Chi Rong membuat segel tangan, dan api di dalam alam roh menyatu sekali lagi untuk membentuk delapan naga api yang muncul di sekitar penghalang cahaya biru dalam sekejap.
Naga api yang telah berkeliaran di lautan api juga muncul, dan bersama-sama, kesembilan naga api itu mengelilingi Bi She sambil melepaskan raungan kolektif yang menyebabkan seluruh aula bergetar hebat.
“Pergi!” Chi Rong berteriak, dan sembilan naga api menukik serentak menghantam penghalang cahaya biru, yang langsung hancur berkeping-keping. Setelah itu, sembilan naga api menghantam Bi She dengan kekuatan luar biasa.
Bi She mencoba menghindar, tetapi dalam keadaan melambat, dia tidak mampu menghindari serangan itu. Akibatnya, dia terlempar ke belakang, menghantam dinding hingga membentuk kawah besar seperti asteroid yang jatuh, dan kobaran api masih terlihat membubung di dalam kawah tersebut.
Hampir pada saat yang bersamaan, Su Liu mulai membuat serangkaian segel tangan dengan cepat, dan pedang petir di atas kepalanya langsung membesar hingga lebih dari seratus kali ukuran aslinya saat semua ujungnya menghadap ke depan.
Hamparan petir lima warna yang luas kemudian meletus dari tubuhnya sebelum menyatu dengan pedang petir, yang langsung tampak tembus pandang.

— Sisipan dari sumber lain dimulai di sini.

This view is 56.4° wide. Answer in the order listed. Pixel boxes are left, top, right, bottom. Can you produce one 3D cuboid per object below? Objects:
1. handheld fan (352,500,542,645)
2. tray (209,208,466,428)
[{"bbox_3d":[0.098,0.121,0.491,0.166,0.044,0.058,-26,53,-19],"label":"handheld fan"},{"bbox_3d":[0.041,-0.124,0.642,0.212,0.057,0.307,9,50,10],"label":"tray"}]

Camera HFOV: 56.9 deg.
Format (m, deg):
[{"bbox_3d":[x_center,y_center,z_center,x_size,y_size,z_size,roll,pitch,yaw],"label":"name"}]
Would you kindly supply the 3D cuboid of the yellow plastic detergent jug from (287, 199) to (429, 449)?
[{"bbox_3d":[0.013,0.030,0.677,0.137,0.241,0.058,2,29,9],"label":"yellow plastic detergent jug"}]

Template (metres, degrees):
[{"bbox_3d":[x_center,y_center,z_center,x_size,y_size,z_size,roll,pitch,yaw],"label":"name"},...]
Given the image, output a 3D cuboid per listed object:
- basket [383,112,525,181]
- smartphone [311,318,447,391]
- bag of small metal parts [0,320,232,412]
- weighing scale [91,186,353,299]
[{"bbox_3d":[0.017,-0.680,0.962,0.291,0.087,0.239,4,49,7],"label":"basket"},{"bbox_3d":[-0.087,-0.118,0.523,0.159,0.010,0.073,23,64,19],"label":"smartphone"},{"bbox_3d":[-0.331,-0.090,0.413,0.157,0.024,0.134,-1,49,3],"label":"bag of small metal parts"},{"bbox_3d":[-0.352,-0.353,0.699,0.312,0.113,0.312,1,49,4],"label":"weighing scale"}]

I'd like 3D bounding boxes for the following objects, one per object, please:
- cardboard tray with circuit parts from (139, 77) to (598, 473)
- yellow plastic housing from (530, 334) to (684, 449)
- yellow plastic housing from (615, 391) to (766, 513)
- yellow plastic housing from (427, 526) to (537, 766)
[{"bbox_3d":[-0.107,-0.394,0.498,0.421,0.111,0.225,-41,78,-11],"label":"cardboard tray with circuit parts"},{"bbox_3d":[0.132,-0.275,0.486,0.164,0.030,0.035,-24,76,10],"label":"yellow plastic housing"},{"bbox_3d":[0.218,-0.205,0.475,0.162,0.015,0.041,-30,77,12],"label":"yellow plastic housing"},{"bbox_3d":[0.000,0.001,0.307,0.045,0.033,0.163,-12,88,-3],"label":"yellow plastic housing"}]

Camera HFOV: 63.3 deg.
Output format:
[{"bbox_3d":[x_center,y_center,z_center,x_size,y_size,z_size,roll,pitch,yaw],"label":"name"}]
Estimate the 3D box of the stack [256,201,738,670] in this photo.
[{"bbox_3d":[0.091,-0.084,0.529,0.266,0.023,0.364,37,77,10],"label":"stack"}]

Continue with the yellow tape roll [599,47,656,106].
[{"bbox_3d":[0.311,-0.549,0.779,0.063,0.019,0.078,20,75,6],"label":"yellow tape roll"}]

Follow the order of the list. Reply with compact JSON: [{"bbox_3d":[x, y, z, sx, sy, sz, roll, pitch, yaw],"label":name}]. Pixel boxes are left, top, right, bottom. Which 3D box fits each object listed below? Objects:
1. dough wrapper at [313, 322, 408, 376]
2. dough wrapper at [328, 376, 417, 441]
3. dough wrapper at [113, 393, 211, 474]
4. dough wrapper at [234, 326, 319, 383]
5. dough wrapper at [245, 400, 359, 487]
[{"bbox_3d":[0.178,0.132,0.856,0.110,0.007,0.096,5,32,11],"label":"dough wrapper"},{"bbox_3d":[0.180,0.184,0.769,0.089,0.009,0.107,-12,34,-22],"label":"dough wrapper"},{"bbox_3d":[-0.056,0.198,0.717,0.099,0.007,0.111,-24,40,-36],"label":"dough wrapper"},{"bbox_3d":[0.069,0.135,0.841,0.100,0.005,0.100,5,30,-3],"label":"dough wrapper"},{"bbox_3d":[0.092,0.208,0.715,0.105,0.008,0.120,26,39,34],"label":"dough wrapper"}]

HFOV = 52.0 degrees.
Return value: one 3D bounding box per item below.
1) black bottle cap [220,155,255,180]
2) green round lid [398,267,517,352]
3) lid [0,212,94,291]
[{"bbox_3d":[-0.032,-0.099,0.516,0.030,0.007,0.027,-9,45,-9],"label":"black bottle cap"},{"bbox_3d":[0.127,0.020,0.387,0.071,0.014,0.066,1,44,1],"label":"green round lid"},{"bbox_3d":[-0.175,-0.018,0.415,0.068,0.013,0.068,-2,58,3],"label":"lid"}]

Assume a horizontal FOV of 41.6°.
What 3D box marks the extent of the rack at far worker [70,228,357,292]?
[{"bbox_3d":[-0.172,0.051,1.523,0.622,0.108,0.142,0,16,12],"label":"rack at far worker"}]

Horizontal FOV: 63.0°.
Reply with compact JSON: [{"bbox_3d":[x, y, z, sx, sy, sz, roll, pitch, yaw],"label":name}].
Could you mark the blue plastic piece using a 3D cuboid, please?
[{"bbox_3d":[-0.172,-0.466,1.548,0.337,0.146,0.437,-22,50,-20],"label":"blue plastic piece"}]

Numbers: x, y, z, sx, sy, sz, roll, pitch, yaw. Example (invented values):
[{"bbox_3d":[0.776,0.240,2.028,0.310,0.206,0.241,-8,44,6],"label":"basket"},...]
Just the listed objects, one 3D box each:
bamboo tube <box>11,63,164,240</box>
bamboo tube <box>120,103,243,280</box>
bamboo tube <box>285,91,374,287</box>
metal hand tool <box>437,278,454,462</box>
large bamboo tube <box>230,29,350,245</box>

Su Liu kemudian mengangkat lengannya sebelum mengayunkannya ke arah Fox 3, dan selusin pedang petir raksasa di atas kepalanya lenyap dalam sekejap, hanya untuk muncul kembali di dekat Fox 3 beberapa saat kemudian.
Ekspresi cemas muncul di wajah Fox 3 saat beberapa rantai tembus pandang melesat keluar dari dahinya sebelum menyapu ke arah pedang petir raksasa, dan pada saat yang sama, dia mencoba melarikan diri dari serangan itu, tetapi dia jauh lebih lambat daripada Su Liu.
Sebuah dentuman dahsyat terdengar saat ledakan besar petir lima warna menelan seluruh tubuh Fox 3.
Garis-garis besar qi pedang yang diselingi petir lima warna berkelebat naik turun di dalam bola cahaya, memancarkan cahaya yang menyilaukan.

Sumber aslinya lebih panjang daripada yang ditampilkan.